Return the stretch from the line with "right shoulder: (298, 546)" through the line with "right eye: (335, 305)" in the data below, character for character, skipping all pictures.

==========

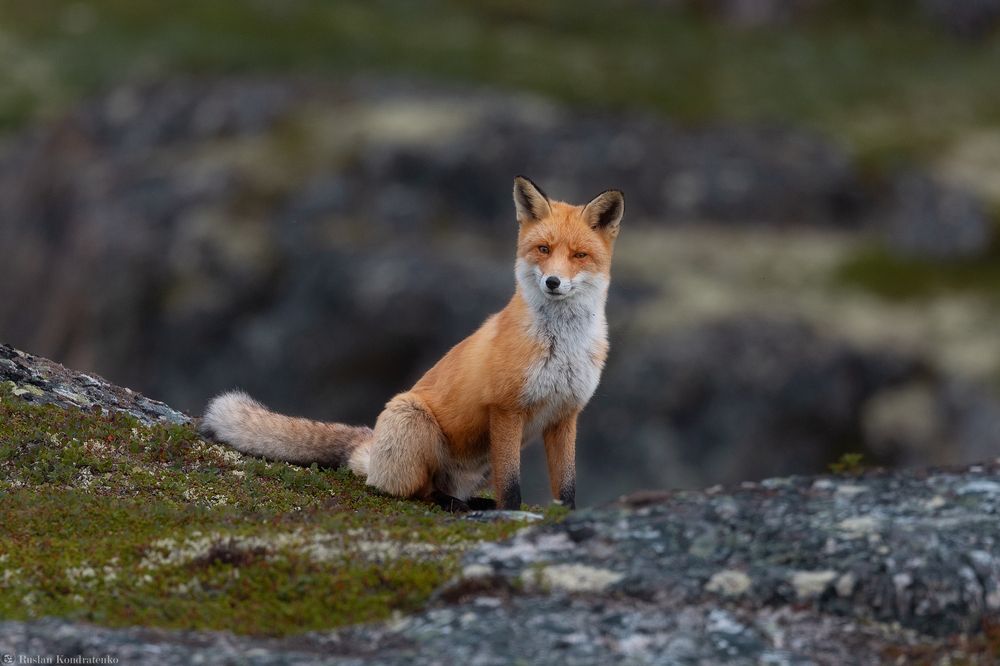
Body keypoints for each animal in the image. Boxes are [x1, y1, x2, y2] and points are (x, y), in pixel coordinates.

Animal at [200, 176, 624, 511]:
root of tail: (372, 453)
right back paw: (454, 505)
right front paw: (512, 516)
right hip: (415, 420)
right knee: (413, 490)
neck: (560, 346)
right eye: (543, 250)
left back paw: (473, 503)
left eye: (579, 255)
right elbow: (513, 489)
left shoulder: (565, 415)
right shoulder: (506, 409)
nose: (553, 282)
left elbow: (566, 487)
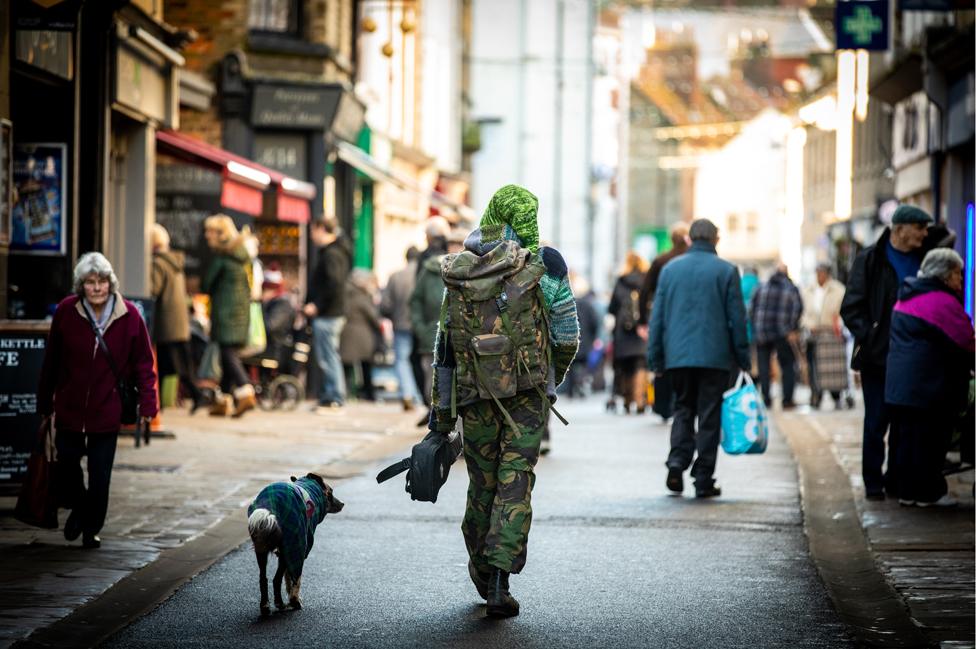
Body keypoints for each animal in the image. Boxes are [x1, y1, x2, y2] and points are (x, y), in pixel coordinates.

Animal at [246, 470, 346, 612]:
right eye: (330, 492)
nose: (342, 503)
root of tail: (270, 507)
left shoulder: (288, 550)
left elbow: (289, 577)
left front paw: (292, 599)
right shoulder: (298, 546)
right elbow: (295, 578)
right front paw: (295, 601)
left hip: (262, 548)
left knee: (263, 578)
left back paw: (265, 606)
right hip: (288, 545)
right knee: (276, 579)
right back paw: (279, 604)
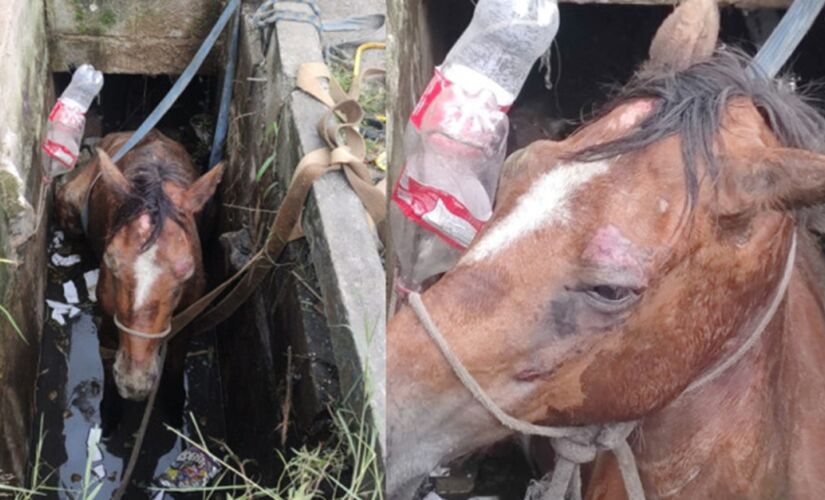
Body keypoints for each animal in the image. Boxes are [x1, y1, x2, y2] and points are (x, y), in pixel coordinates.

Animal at [56, 130, 224, 402]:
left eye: (187, 269)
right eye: (110, 260)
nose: (134, 382)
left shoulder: (186, 323)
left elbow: (175, 374)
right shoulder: (108, 323)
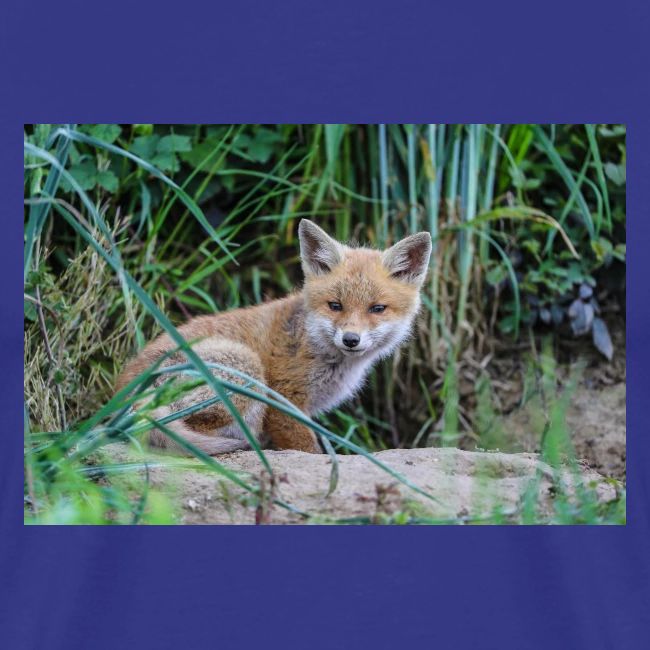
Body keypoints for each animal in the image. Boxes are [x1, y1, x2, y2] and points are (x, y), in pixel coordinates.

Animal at [116, 219, 432, 455]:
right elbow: (308, 449)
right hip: (246, 368)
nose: (351, 339)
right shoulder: (283, 401)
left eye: (377, 309)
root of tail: (124, 396)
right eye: (335, 305)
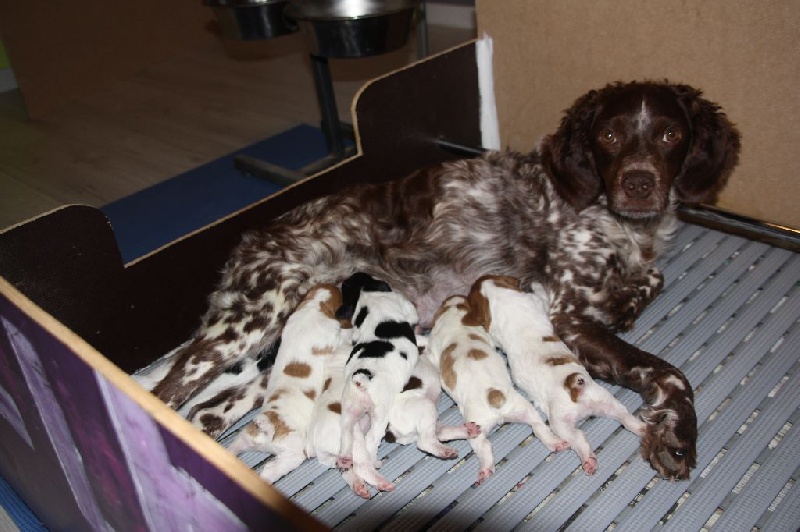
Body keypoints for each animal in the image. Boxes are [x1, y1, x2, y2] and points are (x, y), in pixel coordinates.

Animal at [334, 274, 418, 486]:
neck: (366, 292)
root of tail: (362, 378)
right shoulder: (402, 303)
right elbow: (412, 314)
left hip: (348, 409)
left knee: (346, 434)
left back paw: (344, 458)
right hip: (380, 414)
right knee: (371, 439)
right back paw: (374, 463)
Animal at [424, 288, 568, 484]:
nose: (452, 296)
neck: (456, 313)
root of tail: (494, 395)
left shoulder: (433, 347)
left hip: (476, 425)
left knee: (484, 446)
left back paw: (485, 469)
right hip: (524, 409)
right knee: (539, 426)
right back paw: (556, 442)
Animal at [478, 274, 648, 474]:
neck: (499, 292)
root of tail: (573, 383)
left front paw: (537, 284)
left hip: (559, 422)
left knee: (579, 438)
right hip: (604, 402)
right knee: (624, 418)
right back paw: (641, 430)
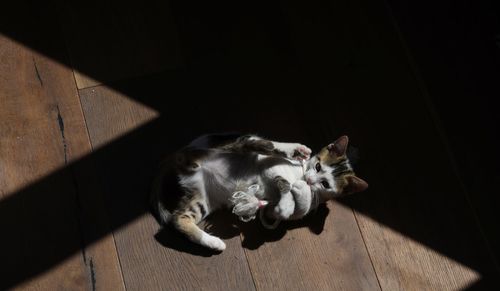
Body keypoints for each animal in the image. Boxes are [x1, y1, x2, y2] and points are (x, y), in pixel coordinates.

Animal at [151, 135, 368, 251]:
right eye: (317, 166)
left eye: (325, 183)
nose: (309, 180)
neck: (300, 172)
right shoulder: (271, 170)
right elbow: (284, 183)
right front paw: (291, 196)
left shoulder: (272, 206)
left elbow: (296, 207)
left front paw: (295, 199)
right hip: (222, 149)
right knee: (249, 143)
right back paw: (290, 149)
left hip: (202, 200)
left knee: (179, 219)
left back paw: (212, 241)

==========

### ANSWER FOR THE TASK
right shoulder: (298, 546)
right elbow: (295, 578)
right front paw: (295, 601)
left hip: (262, 548)
left knee: (263, 578)
left back paw: (265, 606)
right hip: (288, 545)
right knee: (276, 579)
right back paw: (279, 604)
Body keypoints for each animal in the image. Boxes are [x1, y1, x2, y2] and points are (x, y), in pixel coordinates.

Animal at [56, 130, 224, 402]:
left eye: (187, 269)
right eye: (110, 260)
nose: (134, 382)
left shoulder: (186, 323)
left elbow: (175, 374)
right shoulder: (108, 323)
Body keypoints for each animal in the image. Boxes are [x1, y1, x2, y2] and points are (x, y), in pixel coordinates.

Animal at [116, 219, 432, 455]:
right elbow: (308, 449)
right hip: (246, 368)
nose: (351, 339)
right shoulder: (283, 401)
left eye: (377, 309)
root of tail: (124, 396)
right eye: (335, 305)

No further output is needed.